Sa mise en œuvre à l’époque était plus simple qu’elle ne l’est aujourd’hui car face à elle, elle n’avait comme opposant que l’Église catholique, les Églises protestantes non seulement l’approuvaient mais encore la considéraient comme un progrès pour leur liberté. Plus simple ne signifie pas nécessairement plus facile : par exemple, le Vatican commença par rompre ses relations diplomatiques avec la France. Aujourd’hui, la France connaît une diversité religieuse plus grande même si la pensée libre est majoritaire, expression que nous préférons à celle de « libre pensée ». Mais surtout une autre religion importante tant en nombre qu’en puissance spirituelle s’y est développée comme conséquence du passé colonialiste français plus particulièrement avec les pays du Maghreb. N’oublions jamais que l’Algérie était administrativement organisée en départements français mais avec un régime inégalitaire d’indigénat. Cette religion est dans la plupart des cas sans clergé et beaucoup plus diverse qu’on le croit. La laïcité se trouve donc à l’épreuve de l’Islam et l’Islam à celle de la laïcité.

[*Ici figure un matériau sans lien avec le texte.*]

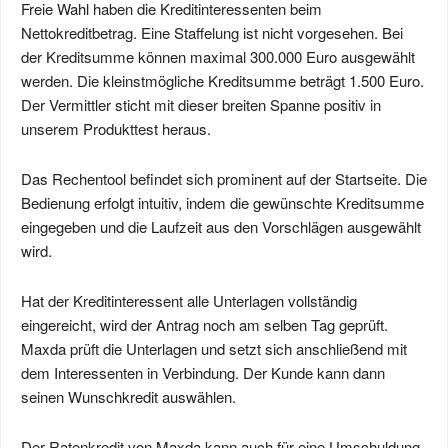
Freie Wahl haben die Kreditinteressenten beim
Nettokreditbetrag. Eine Staffelung ist nicht vorgesehen. Bei
der Kreditsumme können maximal 300.000 Euro ausgewählt
werden. Die kleinstmögliche Kreditsumme beträgt 1.500 Euro.
Der Vermittler sticht mit dieser breiten Spanne positiv in
unserem Produkttest heraus.
Das Rechentool befindet sich prominent auf der Startseite. Die
Bedienung erfolgt intuitiv, indem die gewünschte Kreditsumme
eingegeben und die Laufzeit aus den Vorschlägen ausgewählt
wird.
Hat der Kreditinteressent alle Unterlagen vollständig
eingereicht, wird der Antrag noch am selben Tag geprüft.
Maxda prüft die Unterlagen und setzt sich anschließend mit
dem Interessenten in Verbindung. Der Kunde kann dann
seinen Wunschkredit auswählen.
Der Ratenkredit von Maxda kann auch für eine Umschuldung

Un défi pour la République

Cette confrontation nouvelle a provoqué un changement extrêmement dangereux pour la laïcité. Le concept a quitté le camp des progressistes pour celui des réactionnaires. Trop habitués à ce bien qui fait l’unité de la nation, les progressistes à l‘image des partis de gauche ont même laissé l’extrême droite ou la droite extrême s’emparer de l’idée même de laïcité. Il est grand temps que les républicains en reprennent la défense et la promotion. Le risque est double pour cette paix républicaine : ou l’exigence laïque s’affaiblit dans un laxisme naïf qui perdra la République ou la laïcité est transformée en un mot d’ordre extrémiste mettant en cause la liberté de conscience.

Certains usent et abusent du mot « laïc » pour stigmatiser l’Islam, d’autres refusent de voir qu’une certaine forme d’Islam menace l’idée même de laïcité. Les uns cherchent à limiter de fait la liberté de conscience, les autres dans un relativisme détruisent l’espace commun de la laïcité et ouvrent la voie aux pires séparatismes ou communautarismes. La laïcité, authentique, singularité française qui conditionne tout autant la liberté, l’égalité que la fraternité de la République, est aujourd’hui réellement en danger tout autant par extrémisme que par laxisme.

Combattre lobscurantisme

Ces deux maux mortels qui sont ceux de l’obscurantisme peuvent être combattus en revenant à la source des lois laïques : son origine n’est pas la loi de séparation de l’Église et de l’État de 1905 mais les lois Ferry sur l’École du 16 juin 1881 et du 28 mars 1882. La première instaure la gratuité pour toutes les écoles publiques, la seconde rend l’instruction obligatoire tant pour les filles que les garçons. C’est de l’École que naît la laïcité de la République, c’est par l’École qu’elle vit.

Il faut que l’École soit d’abord le lieu de la transmission du savoir puis celui de l’éducation laïque. Il ne s’agit sans doute pas de revenir à la sentence morale écrite chaque matin au tableau noir, mais au cœur même de l’École qu’est la transmission du savoir, pour renouer avec l’apprentissage de la laïcité.

La seule morale que l’École enseigne est celle du savoir : l’autorité du maître comme détenteur du savoir, l’écoute et le respect de l’autre qui conditionnent la construction de la rationalité.

Le rempart de lécole

L’École est l’arme contre l’obscurantisme qui renaît, celle qui permet de s’opposer aux fausses croyances et aux fanatismes par le savoir, y compris celui du fait religieux.

L’œuvre est de longue haleine mais elle sera une rupture tant avec le laxisme qu’avec l’extrémisme. Il n’est sans doute pas trop tard pour la renaissance de notre laïcité, lien de la paix républicain.